Конечно, я произнес это с иронией, но он ее не уловил и начал рассказывать. Оказалось, окна он делает в Германии, живет там же. Мы прекрасно друг друга понимали, потому что английским владели одинаково.
Так вот, он – владелец лучших, крупнейших в Германии фабрик по производству окон. Довольно дорогих, с гарантией на пятьдесят лет. Немцы, разумеется, охотно их покупают – они люди практичные и верят, что если дается гарантия на полвека, значит, окно полвека точно прослужит. Добившись блестящего успеха в Германии, этот человек, как всякий в чем-то преуспевший европеец, захотел повторить его и в Америке. И открыл там фабрику.
И вот он мне рассказывает: “Слушай. Я действительно делаю фантастические окна. Даю пятьдесят лет гарантии. Продаю по разумной цене. И – ни одного желающего. Ни единого. Я вложил уйму денег в рекламу: в прессе, на телевидении, где угодно. Рассылал буклеты, каталоги. Никто не покупает мои окна. Тогда я уменьшил гарантию до двадцати лет, а цену оставил прежнюю. И знаешь что? Дело пошло на лад. Снижаю гарантию до десяти лет, цена опять-таки прежняя – продажи увеличиваются в четыре раза. Вот теперь лечу в Америку открывать вторую фабрику. Гарантия пять лет, цена та же. Почему американцы предпочитают окна с гарантией пять лет, а не на полвека? Да они просто не представляют себе, как можно пятьдесят лет просидеть на одном месте”.
То есть идея родного дома как места, в котором сменяется поколение за поколением, американцам непонятна. Сами они без конца переезжают. И эту историю я принялся рассказывать в качестве своей собственной, объясняя отношение американцев к отчему дому.

= ВЫДЕРЖКИ ИЗ ЗАПИСЕЙ =
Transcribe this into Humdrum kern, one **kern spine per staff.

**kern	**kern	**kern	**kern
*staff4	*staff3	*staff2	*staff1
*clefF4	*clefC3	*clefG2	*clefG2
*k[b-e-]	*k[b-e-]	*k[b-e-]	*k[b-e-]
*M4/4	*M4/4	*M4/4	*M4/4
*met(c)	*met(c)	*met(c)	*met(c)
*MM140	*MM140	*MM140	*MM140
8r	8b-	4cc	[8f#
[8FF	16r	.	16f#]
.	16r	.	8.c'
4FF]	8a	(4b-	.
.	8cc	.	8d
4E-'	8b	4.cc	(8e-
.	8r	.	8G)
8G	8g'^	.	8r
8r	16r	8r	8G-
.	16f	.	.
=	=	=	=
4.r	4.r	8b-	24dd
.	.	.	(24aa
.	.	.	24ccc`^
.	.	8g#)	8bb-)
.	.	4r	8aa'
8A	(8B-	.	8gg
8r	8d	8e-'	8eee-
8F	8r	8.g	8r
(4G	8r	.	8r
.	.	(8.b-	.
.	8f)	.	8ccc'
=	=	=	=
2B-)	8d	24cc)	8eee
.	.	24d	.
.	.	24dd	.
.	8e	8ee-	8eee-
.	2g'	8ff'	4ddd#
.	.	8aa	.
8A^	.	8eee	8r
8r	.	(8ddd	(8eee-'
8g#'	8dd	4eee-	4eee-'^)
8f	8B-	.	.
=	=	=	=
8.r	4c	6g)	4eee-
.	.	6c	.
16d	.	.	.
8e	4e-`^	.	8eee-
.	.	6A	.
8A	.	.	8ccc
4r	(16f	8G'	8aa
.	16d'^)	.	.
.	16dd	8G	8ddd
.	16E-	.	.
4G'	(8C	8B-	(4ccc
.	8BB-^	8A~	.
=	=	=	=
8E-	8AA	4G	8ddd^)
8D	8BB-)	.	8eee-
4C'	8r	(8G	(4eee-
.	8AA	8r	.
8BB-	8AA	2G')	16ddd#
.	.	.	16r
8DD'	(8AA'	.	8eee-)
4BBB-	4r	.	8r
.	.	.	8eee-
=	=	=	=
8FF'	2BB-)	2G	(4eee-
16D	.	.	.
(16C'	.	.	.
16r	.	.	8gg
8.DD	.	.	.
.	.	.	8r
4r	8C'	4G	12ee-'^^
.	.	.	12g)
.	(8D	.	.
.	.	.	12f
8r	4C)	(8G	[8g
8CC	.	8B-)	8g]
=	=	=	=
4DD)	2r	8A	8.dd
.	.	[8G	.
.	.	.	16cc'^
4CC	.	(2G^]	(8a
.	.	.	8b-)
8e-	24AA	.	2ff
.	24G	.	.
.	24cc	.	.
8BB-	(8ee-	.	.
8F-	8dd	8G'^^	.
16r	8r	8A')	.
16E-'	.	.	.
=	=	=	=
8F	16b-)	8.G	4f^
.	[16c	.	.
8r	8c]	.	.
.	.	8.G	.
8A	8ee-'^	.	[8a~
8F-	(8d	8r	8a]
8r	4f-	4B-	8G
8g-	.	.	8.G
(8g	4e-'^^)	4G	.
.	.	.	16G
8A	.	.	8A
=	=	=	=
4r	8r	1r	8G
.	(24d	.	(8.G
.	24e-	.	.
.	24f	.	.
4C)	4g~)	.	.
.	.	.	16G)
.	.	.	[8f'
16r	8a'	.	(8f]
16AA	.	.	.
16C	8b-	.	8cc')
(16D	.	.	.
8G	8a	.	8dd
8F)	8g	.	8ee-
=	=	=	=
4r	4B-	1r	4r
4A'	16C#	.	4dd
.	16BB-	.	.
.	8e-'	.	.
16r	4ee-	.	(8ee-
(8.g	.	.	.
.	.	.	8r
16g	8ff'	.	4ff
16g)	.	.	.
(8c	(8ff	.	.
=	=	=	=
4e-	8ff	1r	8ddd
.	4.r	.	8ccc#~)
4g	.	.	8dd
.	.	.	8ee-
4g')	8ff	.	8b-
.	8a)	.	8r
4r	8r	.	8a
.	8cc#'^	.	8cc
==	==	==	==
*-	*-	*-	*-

= ЗАДАНИЕ =
Перепишите, пожалуйста, текст об оконной фабрике целиком, не изменив в нем ни слова и ни знака.

= РЕШЕНИЕ ЗАДАНИЯ =
Конечно, я произнес это с иронией, но он ее не уловил и начал рассказывать. Оказалось, окна он делает в Германии, живет там же. Мы прекрасно друг друга понимали, потому что английским владели одинаково.
Так вот, он – владелец лучших, крупнейших в Германии фабрик по производству окон. Довольно дорогих, с гарантией на пятьдесят лет. Немцы, разумеется, охотно их покупают – они люди практичные и верят, что если дается гарантия на полвека, значит, окно полвека точно прослужит. Добившись блестящего успеха в Германии, этот человек, как всякий в чем-то преуспевший европеец, захотел повторить его и в Америке. И открыл там фабрику.
И вот он мне рассказывает: “Слушай. Я действительно делаю фантастические окна. Даю пятьдесят лет гарантии. Продаю по разумной цене. И – ни одного желающего. Ни единого. Я вложил уйму денег в рекламу: в прессе, на телевидении, где угодно. Рассылал буклеты, каталоги. Никто не покупает мои окна. Тогда я уменьшил гарантию до двадцати лет, а цену оставил прежнюю. И знаешь что? Дело пошло на лад. Снижаю гарантию до десяти лет, цена опять-таки прежняя – продажи увеличиваются в четыре раза. Вот теперь лечу в Америку открывать вторую фабрику. Гарантия пять лет, цена та же. Почему американцы предпочитают окна с гарантией пять лет, а не на полвека? Да они просто не представляют себе, как можно пятьдесят лет просидеть на одном месте”.
То есть идея родного дома как места, в котором сменяется поколение за поколением, американцам непонятна. Сами они без конца переезжают. И эту историю я принялся рассказывать в качестве своей собственной, объясняя отношение американцев к отчему дому.